(COLLECTED MATERIAL):
++++++++

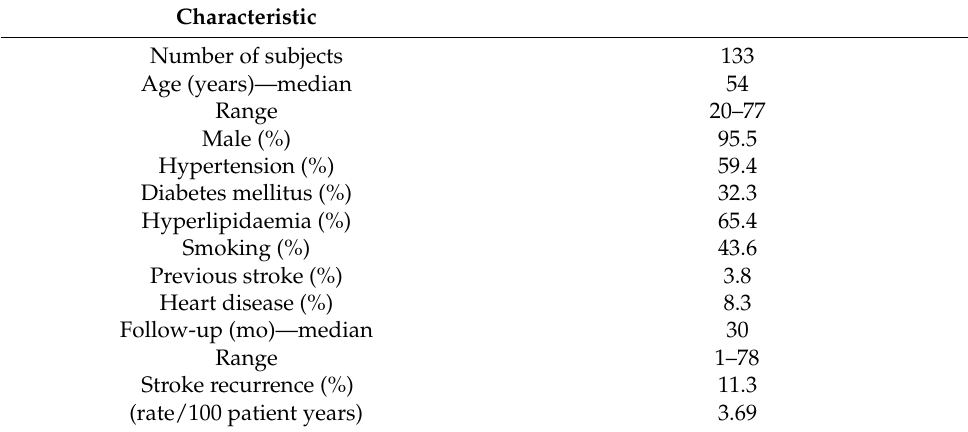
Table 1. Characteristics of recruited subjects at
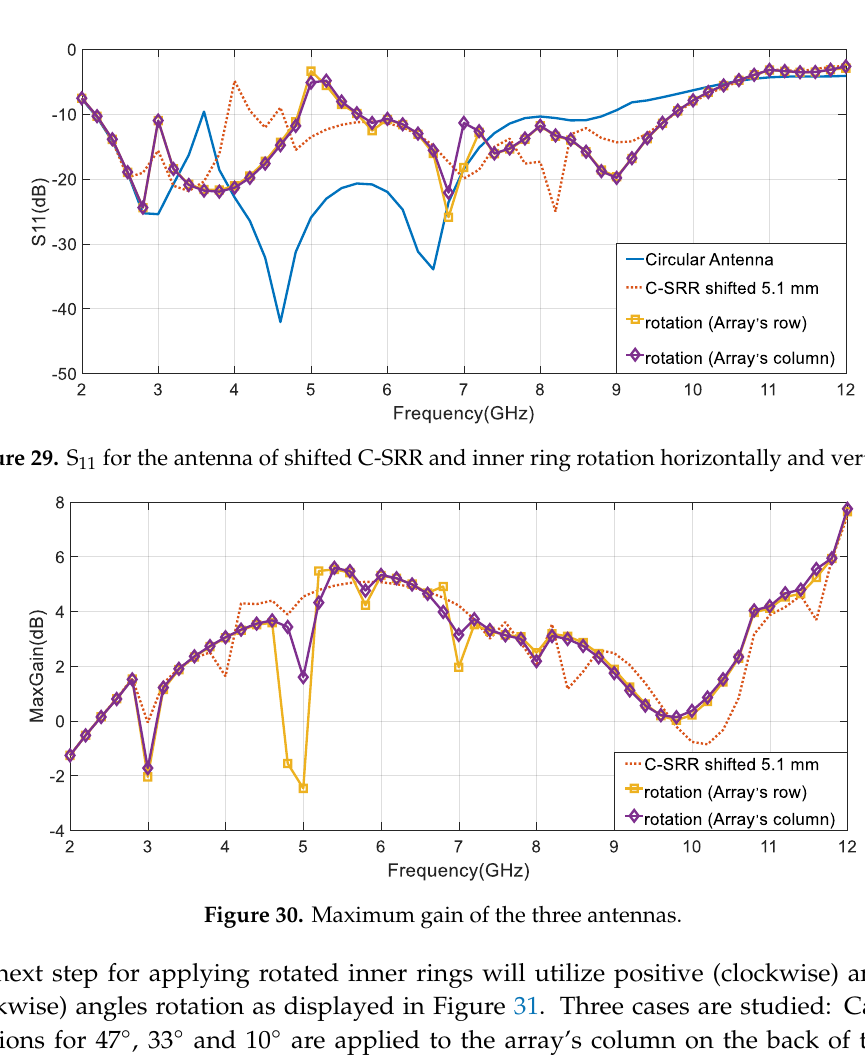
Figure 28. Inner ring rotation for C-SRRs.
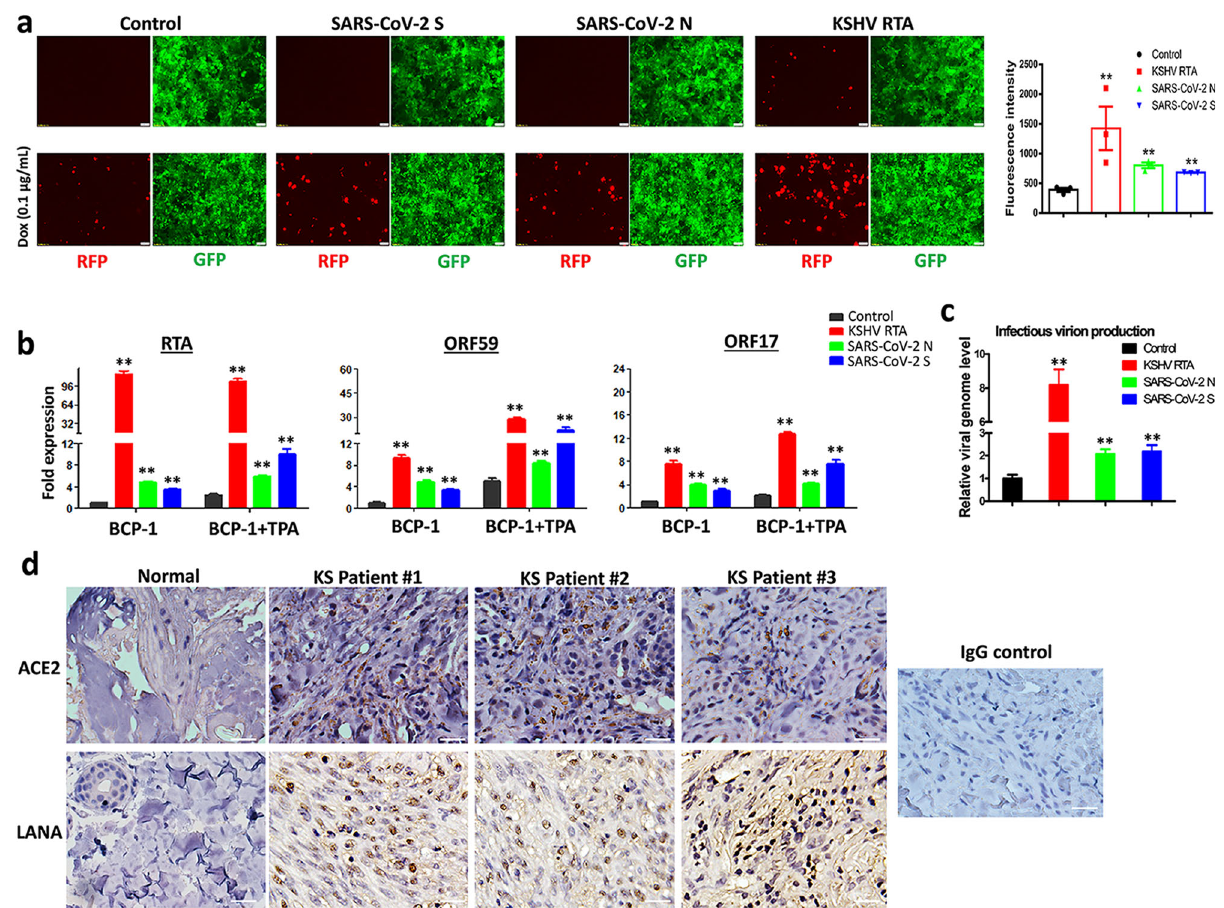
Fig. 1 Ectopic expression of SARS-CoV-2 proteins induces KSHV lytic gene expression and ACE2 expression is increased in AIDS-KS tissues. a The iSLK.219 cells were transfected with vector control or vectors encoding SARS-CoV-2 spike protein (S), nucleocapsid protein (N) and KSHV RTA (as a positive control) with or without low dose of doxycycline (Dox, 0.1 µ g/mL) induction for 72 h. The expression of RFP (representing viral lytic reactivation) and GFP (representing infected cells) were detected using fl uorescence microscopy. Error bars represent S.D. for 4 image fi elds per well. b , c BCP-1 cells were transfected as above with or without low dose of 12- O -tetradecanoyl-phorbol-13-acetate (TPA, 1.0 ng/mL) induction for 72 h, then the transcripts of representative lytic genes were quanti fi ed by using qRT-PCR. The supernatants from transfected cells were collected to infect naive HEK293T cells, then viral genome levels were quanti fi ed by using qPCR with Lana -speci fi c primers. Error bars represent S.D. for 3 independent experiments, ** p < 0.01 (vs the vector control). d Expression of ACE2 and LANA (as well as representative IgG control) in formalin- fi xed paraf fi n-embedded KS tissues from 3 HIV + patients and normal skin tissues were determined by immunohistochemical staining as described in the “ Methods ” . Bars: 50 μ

++++++++

(WHAT THE EXERCISE ASKS): Write out exactly the lines between the start of the data and the line with "Figure 28. Inner ring rotation for C-SRRs.", including both, but none of the pictures.

(YOUR SOLUTION):
Table 1. Characteristics of recruited subjects at
Figure 28. Inner ring rotation for C-SRRs.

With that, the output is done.